The associations are to 1.) promote and provide opportunities for Christian fellowship and unity among the churches, the pastors and all the Baptists in the area; 2.) provide the opportunity and possibility for the churches, pastors and people to perform together ministries and services which they would not easily be able to do alone; 3.) to seek to provide resources to assist the churches, the pastors and the members to serve the Lord more effectively; 4.) to provide care, guidance, challenge and vision to the churches, pastors and members; 5.) to seek to establish, assist and nurture Baptist churches and fellowships in the area; 6.) to encourage evangelistic outreach and missionary activity among churches, fellowships and individual Baptists; 7.) to assume such functions and responsibilities on behalf of the union as may be mutually agreed upon; 8.) to disseminate Baptist Principles and to advocate religious liberty for all.

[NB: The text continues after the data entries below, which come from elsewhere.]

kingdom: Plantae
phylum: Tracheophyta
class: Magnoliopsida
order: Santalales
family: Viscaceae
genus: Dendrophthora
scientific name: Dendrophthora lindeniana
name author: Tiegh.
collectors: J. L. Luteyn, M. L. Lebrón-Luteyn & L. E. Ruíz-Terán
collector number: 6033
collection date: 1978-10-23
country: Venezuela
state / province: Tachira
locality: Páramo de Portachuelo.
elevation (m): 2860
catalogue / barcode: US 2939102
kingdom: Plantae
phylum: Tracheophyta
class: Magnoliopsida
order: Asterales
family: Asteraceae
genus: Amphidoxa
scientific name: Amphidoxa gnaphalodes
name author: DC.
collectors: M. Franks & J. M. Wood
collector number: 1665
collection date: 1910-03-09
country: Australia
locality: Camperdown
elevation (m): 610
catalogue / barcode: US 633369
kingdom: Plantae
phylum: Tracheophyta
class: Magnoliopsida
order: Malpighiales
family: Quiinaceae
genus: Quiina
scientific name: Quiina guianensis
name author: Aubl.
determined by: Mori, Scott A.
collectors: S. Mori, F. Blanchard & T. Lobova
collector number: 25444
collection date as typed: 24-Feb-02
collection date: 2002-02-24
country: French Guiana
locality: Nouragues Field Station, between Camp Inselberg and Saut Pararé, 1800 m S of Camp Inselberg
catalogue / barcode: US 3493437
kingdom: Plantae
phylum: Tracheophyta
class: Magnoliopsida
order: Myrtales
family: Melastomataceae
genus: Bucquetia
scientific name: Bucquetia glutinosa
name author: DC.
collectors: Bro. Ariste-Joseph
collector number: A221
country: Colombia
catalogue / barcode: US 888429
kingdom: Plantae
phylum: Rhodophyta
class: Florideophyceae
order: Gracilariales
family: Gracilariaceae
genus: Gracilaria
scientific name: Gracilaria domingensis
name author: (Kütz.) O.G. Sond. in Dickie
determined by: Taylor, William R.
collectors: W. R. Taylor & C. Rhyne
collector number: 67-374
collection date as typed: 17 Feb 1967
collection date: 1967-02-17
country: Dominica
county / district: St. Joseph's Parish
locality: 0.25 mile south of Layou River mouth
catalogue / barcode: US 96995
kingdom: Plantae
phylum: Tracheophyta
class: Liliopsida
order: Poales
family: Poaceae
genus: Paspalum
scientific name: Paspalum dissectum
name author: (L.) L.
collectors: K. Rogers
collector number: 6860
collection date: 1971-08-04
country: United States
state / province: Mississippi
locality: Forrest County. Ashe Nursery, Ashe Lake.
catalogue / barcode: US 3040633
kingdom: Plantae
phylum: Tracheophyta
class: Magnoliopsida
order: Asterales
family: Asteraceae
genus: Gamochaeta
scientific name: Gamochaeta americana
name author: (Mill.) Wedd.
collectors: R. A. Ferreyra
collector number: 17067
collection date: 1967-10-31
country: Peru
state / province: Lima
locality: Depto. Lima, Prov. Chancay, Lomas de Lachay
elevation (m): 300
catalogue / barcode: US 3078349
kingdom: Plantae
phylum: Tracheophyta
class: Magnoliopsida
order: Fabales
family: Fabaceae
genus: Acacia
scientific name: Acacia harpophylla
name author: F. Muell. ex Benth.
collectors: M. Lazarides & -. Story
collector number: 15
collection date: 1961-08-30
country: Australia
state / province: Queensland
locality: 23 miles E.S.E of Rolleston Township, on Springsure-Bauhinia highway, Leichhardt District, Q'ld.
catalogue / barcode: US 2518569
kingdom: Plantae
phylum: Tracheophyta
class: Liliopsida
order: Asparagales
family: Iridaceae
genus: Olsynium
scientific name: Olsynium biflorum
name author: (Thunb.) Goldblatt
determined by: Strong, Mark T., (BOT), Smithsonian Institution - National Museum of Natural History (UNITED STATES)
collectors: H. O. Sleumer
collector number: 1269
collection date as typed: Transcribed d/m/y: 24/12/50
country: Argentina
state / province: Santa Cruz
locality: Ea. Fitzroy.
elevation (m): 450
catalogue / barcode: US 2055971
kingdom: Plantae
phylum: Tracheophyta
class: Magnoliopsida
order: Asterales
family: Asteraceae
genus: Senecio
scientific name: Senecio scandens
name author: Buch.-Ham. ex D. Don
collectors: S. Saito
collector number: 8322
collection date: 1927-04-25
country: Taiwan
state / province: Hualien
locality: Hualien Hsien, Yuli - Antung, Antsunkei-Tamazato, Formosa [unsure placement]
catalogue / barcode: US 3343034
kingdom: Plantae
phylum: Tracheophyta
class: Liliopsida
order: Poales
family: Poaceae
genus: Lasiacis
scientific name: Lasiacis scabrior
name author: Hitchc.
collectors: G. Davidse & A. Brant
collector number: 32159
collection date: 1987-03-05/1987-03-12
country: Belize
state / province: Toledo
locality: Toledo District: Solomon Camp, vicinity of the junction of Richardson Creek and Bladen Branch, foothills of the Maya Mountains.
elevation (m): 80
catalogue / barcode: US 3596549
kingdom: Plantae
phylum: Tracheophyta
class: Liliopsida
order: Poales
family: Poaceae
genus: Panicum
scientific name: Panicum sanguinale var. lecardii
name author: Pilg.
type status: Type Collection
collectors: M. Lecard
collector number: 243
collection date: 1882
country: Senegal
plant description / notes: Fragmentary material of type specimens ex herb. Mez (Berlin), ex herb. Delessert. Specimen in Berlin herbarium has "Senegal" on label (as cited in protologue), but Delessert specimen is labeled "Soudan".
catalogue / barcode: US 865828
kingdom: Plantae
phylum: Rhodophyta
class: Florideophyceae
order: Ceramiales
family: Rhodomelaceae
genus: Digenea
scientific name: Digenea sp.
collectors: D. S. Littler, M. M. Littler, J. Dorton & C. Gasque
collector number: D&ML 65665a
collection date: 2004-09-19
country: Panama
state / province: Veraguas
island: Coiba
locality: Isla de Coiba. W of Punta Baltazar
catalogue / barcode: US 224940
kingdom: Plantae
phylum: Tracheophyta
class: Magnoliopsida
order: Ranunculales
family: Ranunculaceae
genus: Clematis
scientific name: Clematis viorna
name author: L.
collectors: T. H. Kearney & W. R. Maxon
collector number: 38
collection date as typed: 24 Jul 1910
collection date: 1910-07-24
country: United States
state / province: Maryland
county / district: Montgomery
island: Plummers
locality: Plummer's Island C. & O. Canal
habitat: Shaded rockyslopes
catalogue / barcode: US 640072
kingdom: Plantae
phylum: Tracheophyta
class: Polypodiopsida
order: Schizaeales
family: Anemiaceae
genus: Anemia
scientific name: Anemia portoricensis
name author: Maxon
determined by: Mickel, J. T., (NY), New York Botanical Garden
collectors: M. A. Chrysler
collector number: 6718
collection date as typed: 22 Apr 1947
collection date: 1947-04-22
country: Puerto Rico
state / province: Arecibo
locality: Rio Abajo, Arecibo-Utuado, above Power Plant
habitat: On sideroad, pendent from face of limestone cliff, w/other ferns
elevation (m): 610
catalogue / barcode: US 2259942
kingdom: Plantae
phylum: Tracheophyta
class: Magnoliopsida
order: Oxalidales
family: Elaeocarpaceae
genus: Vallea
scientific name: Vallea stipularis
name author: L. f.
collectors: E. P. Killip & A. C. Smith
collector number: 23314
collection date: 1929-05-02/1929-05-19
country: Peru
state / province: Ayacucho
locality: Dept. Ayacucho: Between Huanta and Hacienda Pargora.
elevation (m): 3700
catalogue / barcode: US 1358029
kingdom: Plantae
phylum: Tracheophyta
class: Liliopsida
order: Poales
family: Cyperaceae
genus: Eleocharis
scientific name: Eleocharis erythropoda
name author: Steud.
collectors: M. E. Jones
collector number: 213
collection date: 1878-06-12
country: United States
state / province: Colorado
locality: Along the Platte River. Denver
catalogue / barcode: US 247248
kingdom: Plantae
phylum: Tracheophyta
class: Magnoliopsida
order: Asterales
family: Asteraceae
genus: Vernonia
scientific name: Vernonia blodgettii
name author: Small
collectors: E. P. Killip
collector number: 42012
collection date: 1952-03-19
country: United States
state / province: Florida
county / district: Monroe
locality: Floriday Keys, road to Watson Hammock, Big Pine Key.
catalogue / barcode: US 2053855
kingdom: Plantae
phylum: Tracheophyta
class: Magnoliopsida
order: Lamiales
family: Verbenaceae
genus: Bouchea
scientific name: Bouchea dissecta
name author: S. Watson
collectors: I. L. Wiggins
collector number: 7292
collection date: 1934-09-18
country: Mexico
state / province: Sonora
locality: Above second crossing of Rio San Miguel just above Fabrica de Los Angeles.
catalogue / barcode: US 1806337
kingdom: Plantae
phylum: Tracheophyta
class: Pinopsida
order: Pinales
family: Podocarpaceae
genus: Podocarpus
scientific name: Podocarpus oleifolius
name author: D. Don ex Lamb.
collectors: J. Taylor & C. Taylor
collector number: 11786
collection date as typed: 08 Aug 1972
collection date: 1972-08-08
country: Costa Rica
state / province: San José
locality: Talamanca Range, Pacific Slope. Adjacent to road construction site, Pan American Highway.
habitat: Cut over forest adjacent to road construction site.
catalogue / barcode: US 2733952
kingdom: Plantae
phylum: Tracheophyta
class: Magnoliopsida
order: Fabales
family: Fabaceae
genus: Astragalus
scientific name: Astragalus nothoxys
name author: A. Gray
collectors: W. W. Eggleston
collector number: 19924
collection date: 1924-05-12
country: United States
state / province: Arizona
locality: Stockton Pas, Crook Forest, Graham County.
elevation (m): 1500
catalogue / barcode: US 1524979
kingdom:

I’d sum the above up by saying that the associations are to provide facilitation between churches.

The union is to 1.) collect information respecting the history, organisation and work of Member Churches and Associations; 2.) co-ordinate and combine the efforts of Member Churches in all matters affecting the general welfare of the Union, and its Members; 3.) engage in medical, educational, relief and other benevolent work and to confer and co-operate as occasion may require with Member Churches and other christian communities and philanthropic societies; 4.) make provision for retiring and relief allowances for its staff, Ministers, Missionaries and their wives or widows; 5.) provide for theological education and for training for service in the churches; 6.) control admission to and deletion from the Union’s lists of accredited ministers; 7.) provide for the supply of church and mission requisites; 8.) give services of advice or arbitration in cases of difference or dispute, with the consent of the parties concerned; 9.) receive, purchase, hold, hypothecate, sell, donate, lease, exchange and partition movable and immovable property; 10.) act as Trustee for any Church or Association whether established or to be established; 11.) invest funds of the Union in such manner as may be prescribed by By-Law; 12.) To confer and co-operate as occasion may require with Member Churches and Ministers in connection with ministerial settlement and the like; 13.) tender advice to Member Churches and Ministers on all matters appertaining to ministerial settlements and the like; 14.) borrow money with or without security for the purposes of the Union, and Associations, in such manner at such times and on such conditions as the Executive may determine; 15.) appoint and dismiss staff; 16.) make or amend such By-Laws as it may deem necessary for the proper administration of its business.

I’d sum the above up by saying that the union is to provide administration services to churches.